Among the films attracting pre-festival attention is An Inconvenient Sequel, a follow-up to vice-president Al Gore’s watershed environmental documentary An Inconvenient Truth (2006).

Directed by Bonni Cohen and Jon Shenk, the film follows Gore as he continues his campaign to build a more sustainable future for the planet.

Redford has always insisted the festival stays free of politics, but that has proved unavoidable with the festival opening the day before climate denier Donald Trump enters the White House.

Trumped: Inside the Greatest Political Upset of All Time, offers a behind-the-scenes look at the Republican president-elect’s shock victory against Hillary Clinton.

Elsewhere there are documentaries on the unsolved death of six-year-old American beauty queen JonBenet Ramsey, the death of online tabloid Gawker and the crisis in Syria.

Sundance received 13,782 submissions, including 4,068 feature-length films – more than half from overseas – and 8,985 shorts.

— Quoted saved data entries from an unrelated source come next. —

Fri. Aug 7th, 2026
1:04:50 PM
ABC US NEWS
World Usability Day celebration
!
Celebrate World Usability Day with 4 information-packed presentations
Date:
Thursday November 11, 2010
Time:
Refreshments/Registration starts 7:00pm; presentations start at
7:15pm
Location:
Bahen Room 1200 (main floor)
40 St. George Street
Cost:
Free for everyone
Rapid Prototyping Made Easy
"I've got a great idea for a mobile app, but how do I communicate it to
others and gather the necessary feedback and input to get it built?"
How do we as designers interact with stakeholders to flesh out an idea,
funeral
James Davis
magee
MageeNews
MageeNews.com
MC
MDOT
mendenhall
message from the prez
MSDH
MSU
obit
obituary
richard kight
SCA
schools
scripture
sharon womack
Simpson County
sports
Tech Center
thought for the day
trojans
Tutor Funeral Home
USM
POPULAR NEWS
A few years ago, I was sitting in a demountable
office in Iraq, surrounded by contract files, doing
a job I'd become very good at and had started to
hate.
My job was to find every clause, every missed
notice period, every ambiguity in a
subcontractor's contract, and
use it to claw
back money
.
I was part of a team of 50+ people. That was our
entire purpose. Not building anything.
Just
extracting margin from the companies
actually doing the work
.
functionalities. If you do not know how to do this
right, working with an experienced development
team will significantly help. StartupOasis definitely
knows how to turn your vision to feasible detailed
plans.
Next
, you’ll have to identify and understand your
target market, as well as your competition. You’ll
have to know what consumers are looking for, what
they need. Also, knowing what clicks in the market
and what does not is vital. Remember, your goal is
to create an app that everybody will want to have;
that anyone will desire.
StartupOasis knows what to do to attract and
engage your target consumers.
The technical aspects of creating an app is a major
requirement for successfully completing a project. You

In past years, films that have premiered at the festival – there are more than 100 this year – have earned rave reviews, and many directors, including Quentin Tarantino and Steven Soderbergh, built their reputations there.

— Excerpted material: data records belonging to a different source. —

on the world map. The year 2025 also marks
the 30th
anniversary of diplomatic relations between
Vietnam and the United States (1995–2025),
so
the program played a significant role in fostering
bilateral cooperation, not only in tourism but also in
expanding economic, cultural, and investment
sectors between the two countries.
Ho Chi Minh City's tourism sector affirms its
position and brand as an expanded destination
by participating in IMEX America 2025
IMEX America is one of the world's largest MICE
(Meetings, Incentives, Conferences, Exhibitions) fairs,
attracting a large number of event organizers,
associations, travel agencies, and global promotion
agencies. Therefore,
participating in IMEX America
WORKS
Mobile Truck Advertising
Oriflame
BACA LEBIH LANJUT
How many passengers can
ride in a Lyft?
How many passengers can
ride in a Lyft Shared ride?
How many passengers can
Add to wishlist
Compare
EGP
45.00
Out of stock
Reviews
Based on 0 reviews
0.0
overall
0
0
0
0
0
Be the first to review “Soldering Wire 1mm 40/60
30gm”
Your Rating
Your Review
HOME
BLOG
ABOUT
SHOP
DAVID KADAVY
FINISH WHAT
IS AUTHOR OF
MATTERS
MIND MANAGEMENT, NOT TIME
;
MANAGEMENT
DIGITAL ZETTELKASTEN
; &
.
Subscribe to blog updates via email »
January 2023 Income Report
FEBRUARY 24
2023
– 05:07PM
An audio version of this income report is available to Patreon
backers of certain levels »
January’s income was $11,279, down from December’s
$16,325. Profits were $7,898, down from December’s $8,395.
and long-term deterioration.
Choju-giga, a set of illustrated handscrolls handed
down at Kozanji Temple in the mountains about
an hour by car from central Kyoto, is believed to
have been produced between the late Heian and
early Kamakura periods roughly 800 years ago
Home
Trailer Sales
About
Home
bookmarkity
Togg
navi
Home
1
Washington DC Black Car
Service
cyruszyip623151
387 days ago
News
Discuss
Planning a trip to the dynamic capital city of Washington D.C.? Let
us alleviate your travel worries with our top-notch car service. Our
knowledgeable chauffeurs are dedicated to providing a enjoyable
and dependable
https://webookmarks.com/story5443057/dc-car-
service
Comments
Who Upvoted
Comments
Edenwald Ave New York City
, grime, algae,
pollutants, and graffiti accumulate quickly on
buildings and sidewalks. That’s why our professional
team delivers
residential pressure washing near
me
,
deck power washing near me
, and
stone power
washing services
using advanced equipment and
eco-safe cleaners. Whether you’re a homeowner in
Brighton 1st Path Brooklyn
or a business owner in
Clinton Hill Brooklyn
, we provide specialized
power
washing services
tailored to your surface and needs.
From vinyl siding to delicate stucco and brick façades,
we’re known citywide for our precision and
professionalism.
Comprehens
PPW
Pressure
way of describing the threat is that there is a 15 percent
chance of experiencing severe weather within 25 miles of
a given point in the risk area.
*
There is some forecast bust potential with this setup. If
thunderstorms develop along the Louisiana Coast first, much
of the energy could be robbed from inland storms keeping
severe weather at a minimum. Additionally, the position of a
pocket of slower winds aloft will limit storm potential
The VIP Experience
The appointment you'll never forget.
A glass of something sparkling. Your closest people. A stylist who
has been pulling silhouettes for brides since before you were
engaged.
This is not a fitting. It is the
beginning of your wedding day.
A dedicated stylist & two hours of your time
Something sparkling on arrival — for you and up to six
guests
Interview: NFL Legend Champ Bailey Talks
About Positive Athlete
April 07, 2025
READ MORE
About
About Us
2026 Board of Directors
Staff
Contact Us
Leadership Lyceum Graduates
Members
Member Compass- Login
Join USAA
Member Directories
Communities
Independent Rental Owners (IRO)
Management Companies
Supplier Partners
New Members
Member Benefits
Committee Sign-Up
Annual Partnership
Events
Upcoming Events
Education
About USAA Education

Recent films that have gone on to prove huge critical hits include Beasts of the Southern Wild, Swiss Army Man , The Diary of A Teenage Girl and Whiplash.

Last year, the crop of films shown at the festival included Manchester by the Sea, the film which earned Affleck his Globe and which is expected to pick up several Oscar nominations.

“The films in this year’s festival show the human sides of issues, people and places we don’t often see,” said festival director John Cooper.

“Independent filmmakers, with their fearless, bold perspectives, are challenging us to witness our world’s whole story. These artists, armed with their films, will lead us into the future.”